[DATA LISTING]

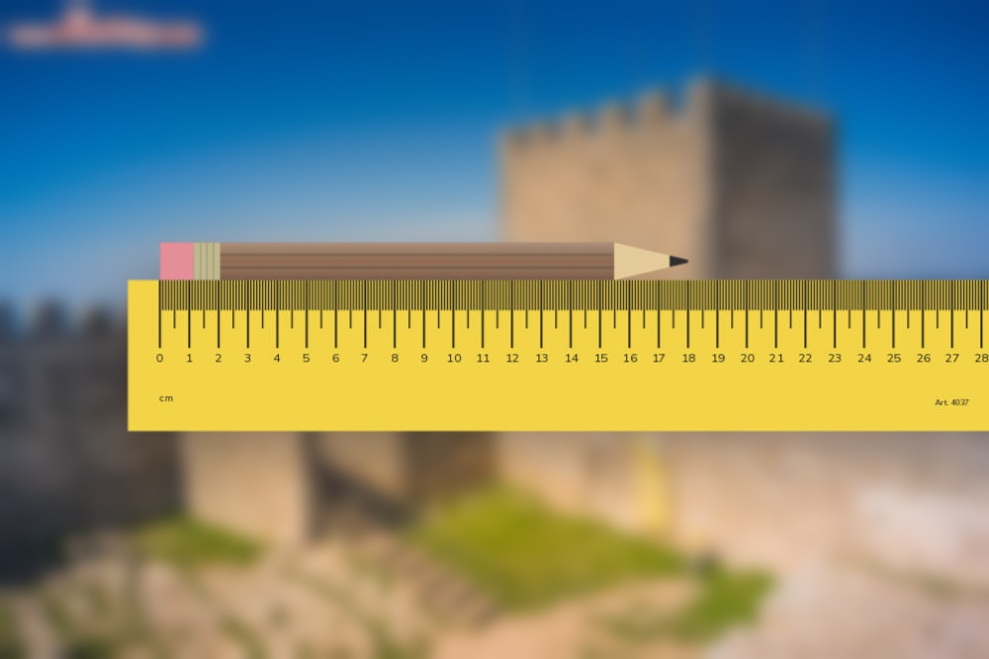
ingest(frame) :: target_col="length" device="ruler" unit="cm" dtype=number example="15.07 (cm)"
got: 18 (cm)
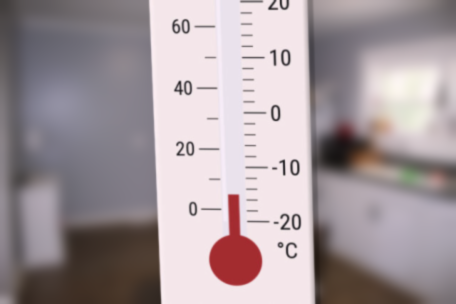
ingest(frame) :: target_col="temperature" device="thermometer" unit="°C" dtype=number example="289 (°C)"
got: -15 (°C)
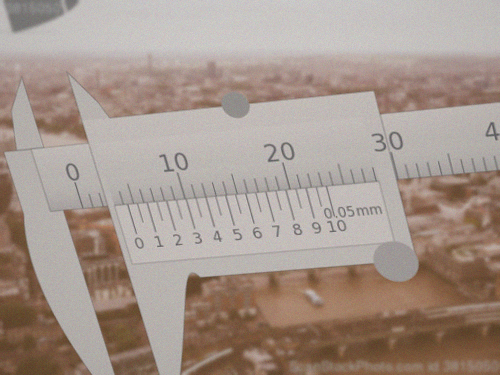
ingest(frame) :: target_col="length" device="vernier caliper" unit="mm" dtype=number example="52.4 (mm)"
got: 4.4 (mm)
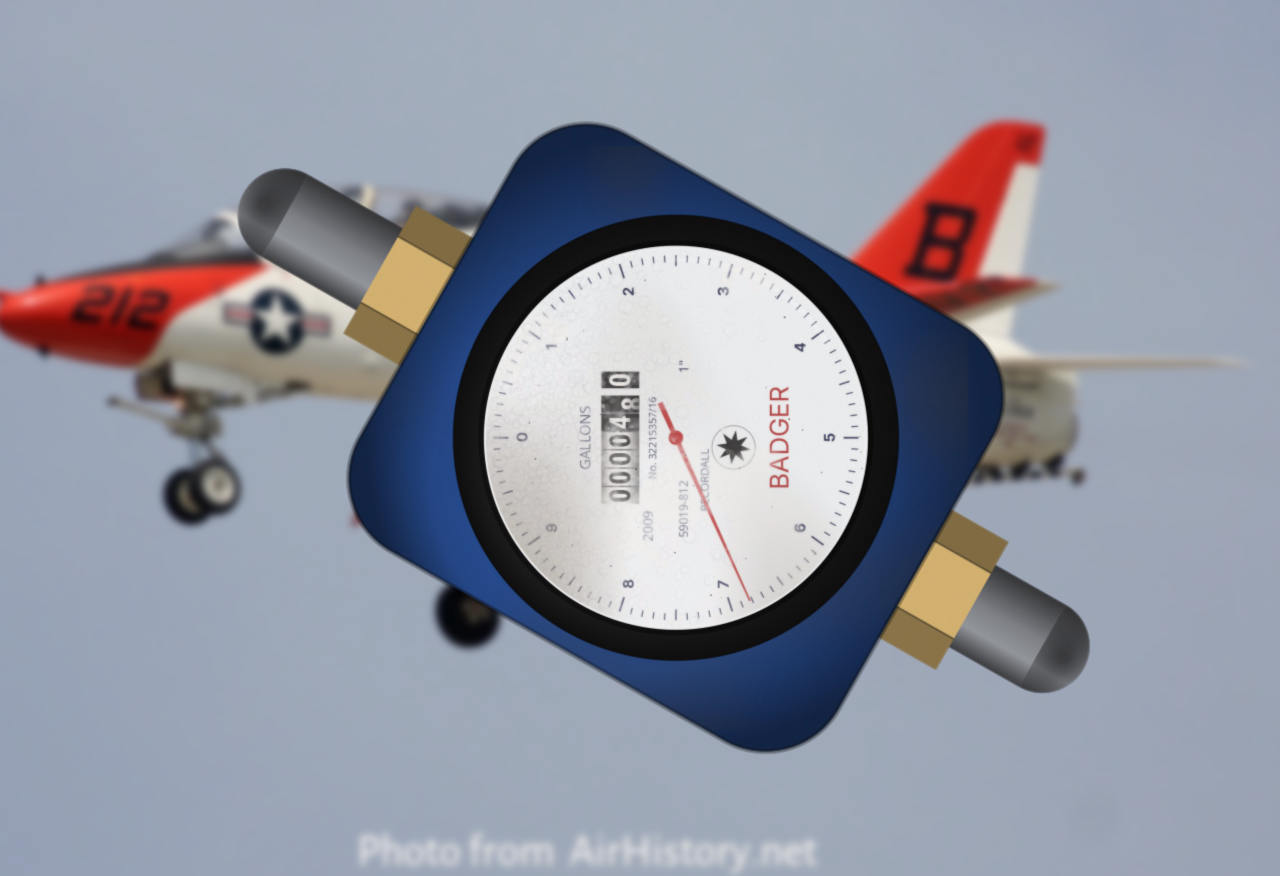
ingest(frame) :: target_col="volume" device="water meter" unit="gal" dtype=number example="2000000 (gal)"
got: 476.8 (gal)
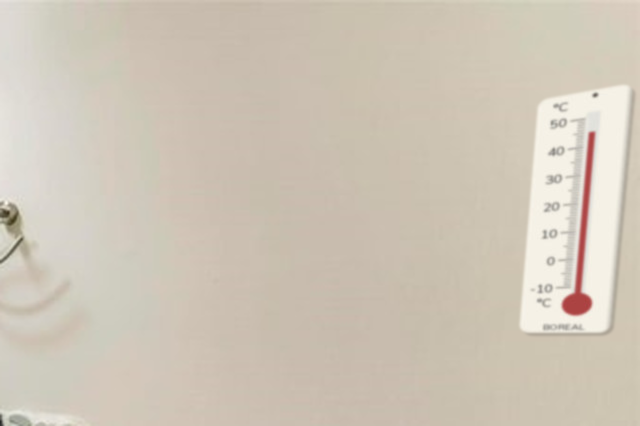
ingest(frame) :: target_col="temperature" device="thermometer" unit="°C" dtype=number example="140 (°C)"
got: 45 (°C)
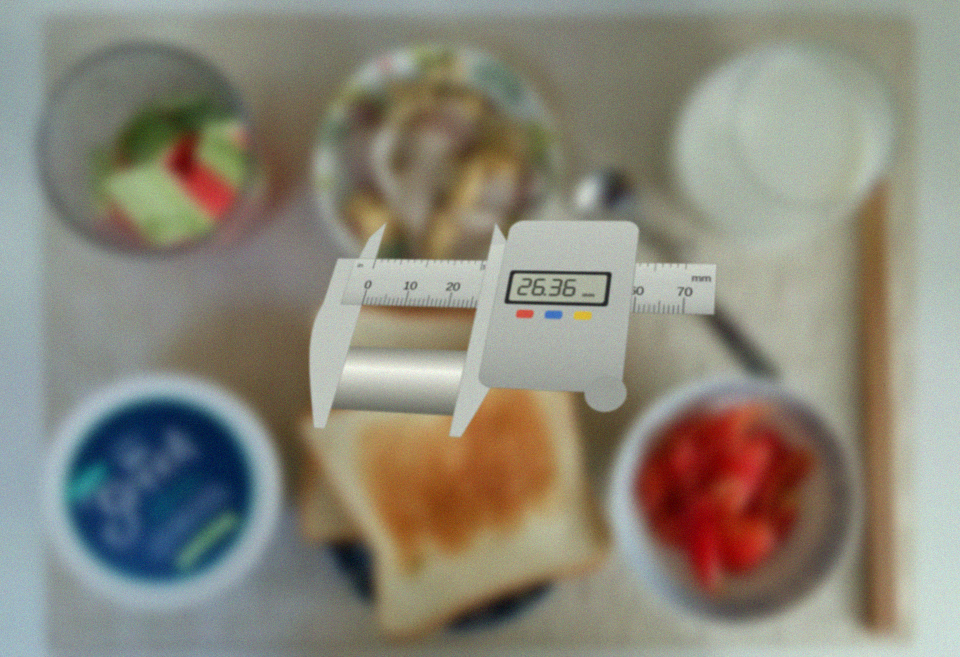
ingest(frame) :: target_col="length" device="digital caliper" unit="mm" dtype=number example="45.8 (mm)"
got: 26.36 (mm)
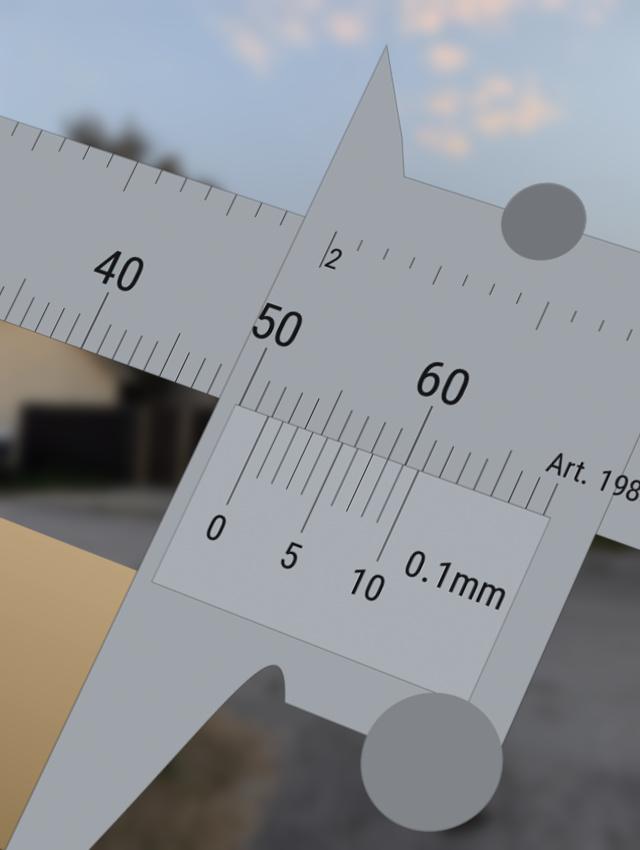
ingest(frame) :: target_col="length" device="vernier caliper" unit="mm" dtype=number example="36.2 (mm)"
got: 51.8 (mm)
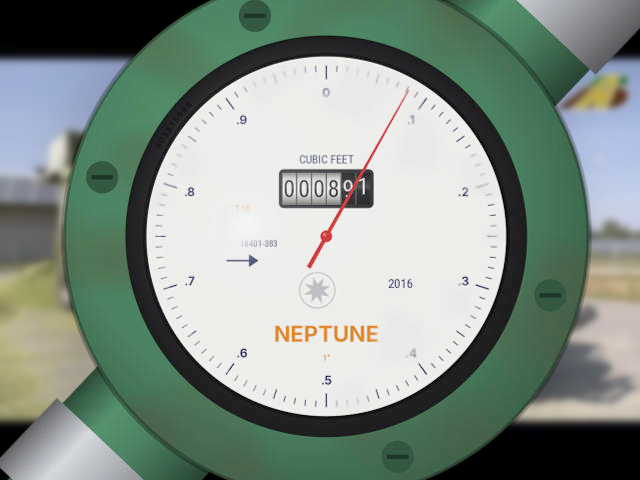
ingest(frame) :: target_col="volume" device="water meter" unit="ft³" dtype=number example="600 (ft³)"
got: 891.08 (ft³)
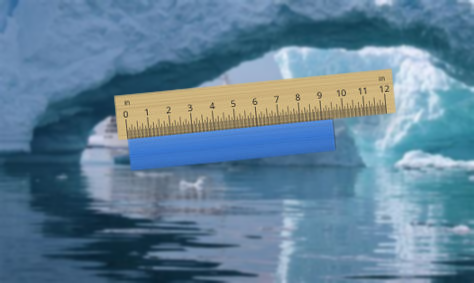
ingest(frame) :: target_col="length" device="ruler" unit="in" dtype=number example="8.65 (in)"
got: 9.5 (in)
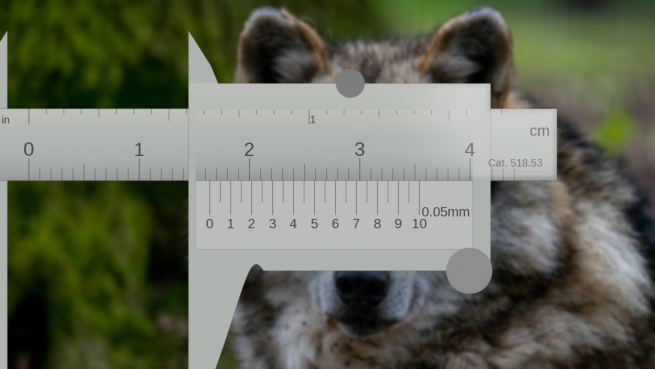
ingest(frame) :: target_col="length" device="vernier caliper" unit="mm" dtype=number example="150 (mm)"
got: 16.4 (mm)
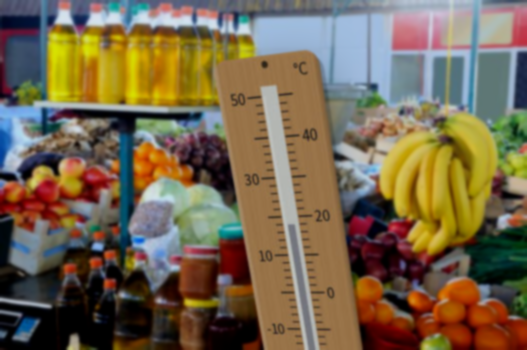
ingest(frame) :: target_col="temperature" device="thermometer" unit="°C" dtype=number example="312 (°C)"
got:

[/DATA LISTING]

● **WORK TO BE COMPLETED**
Work out how many lines of the records contain the word "thermometer", with case counting. Give only the number.

● **RESPONSE**
3